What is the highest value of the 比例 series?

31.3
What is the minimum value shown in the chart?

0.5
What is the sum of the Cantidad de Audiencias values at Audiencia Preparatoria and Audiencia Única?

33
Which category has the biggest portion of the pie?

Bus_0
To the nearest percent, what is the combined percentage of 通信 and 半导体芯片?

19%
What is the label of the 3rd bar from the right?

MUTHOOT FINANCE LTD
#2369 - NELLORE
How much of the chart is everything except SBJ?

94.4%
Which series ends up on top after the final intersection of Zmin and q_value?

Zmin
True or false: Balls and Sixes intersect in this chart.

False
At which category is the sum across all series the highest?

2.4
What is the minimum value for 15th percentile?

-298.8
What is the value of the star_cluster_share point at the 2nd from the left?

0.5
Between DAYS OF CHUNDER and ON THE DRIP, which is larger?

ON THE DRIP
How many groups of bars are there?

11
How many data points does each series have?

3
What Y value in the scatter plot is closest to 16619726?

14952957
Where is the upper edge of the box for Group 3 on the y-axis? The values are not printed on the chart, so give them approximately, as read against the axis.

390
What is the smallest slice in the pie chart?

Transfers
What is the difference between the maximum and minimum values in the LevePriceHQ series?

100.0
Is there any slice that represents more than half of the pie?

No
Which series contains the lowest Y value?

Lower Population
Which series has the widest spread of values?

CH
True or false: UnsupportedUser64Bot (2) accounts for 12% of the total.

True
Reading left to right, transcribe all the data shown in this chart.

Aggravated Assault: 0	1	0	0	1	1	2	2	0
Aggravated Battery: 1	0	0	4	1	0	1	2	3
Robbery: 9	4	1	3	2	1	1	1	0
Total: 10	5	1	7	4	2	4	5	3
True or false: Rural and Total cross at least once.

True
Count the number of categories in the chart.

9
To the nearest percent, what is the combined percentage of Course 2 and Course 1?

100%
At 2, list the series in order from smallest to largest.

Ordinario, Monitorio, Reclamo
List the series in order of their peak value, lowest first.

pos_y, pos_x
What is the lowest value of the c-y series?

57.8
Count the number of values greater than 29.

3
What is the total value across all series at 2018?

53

Exercise instructions
Convert every non-blank line of the records above into a Markdown table with two columns, Row and Line. Number the rows in order and leave out the blank lines.

Task result
| Row | Line |
|---|---|
| 1 | What is the highest value of the 比例 series? |
| 2 | 31.3 |
| 3 | What is the minimum value shown in the chart? |
| 4 | 0.5 |
| 5 | What is the sum of the Cantidad de Audiencias values at Audiencia Preparatoria and Audiencia Única? |
| 6 | 33 |
| 7 | Which category has the biggest portion of the pie? |
| 8 | Bus_0 |
| 9 | To the nearest percent, what is the combined percentage of 通信 and 半导体芯片? |
| 10 | 19% |
| 11 | What is the label of the 3rd bar from the right? |
| 12 | MUTHOOT FINANCE LTD |
| 13 | #2369 - NELLORE |
| 14 | How much of the chart is everything except SBJ? |
| 15 | 94.4% |
| 16 | Which series ends up on top after the final intersection of Zmin and q_value? |
| 17 | Zmin |
| 18 | True or false: Balls and Sixes intersect in this chart. |
| 19 | False |
| 20 | At which category is the sum across all series the highest? |
| 21 | 2.4 |
| 22 | What is the minimum value for 15th percentile? |
| 23 | -298.8 |
| 24 | What is the value of the star_cluster_share point at the 2nd from the left? |
| 25 | 0.5 |
| 26 | Between DAYS OF CHUNDER and ON THE DRIP, which is larger? |
| 27 | ON THE DRIP |
| 28 | How many groups of bars are there? |
| 29 | 11 |
| 30 | How many data points does each series have? |
| 31 | 3 |
| 32 | What Y value in the scatter plot is closest to 16619726? |
| 33 | 14952957 |
| 34 | Where is the upper edge of the box for Group 3 on the y-axis? The values are not printed on the chart, so give them approximately, as read against the axis. |
| 35 | 390 |
| 36 | What is the smallest slice in the pie chart? |
| 37 | Transfers |
| 38 | What is the difference between the maximum and minimum values in the LevePriceHQ series? |
| 39 | 100.0 |
| 40 | Is there any slice that represents more than half of the pie? |
| 41 | No |
| 42 | Which series contains the lowest Y value? |
| 43 | Lower Population |
| 44 | Which series has the widest spread of values? |
| 45 | CH |
| 46 | True or false: UnsupportedUser64Bot (2) accounts for 12% of the total. |
| 47 | True |
| 48 | Reading left to right, transcribe all the data shown in this chart. |
| 49 | Aggravated Assault: 0	1	0	0	1	1	2	2	0 |
| 50 | Aggravated Battery: 1	0	0	4	1	0	1	2	3 |
| 51 | Robbery: 9	4	1	3	2	1	1	1	0 |
| 52 | Total: 10	5	1	7	4	2	4	5	3 |
| 53 | True or false: Rural and Total cross at least once. |
| 54 | True |
| 55 | Count the number of categories in the chart. |
| 56 | 9 |
| 57 | To the nearest percent, what is the combined percentage of Course 2 and Course 1? |
| 58 | 100% |
| 59 | At 2, list the series in order from smallest to largest. |
| 60 | Ordinario, Monitorio, Reclamo |
| 61 | List the series in order of their peak value, lowest first. |
| 62 | pos_y, pos_x |
| 63 | What is the lowest value of the c-y series? |
| 64 | 57.8 |
| 65 | Count the number of values greater than 29. |
| 66 | 3 |
| 67 | What is the total value across all series at 2018? |
| 68 | 53 |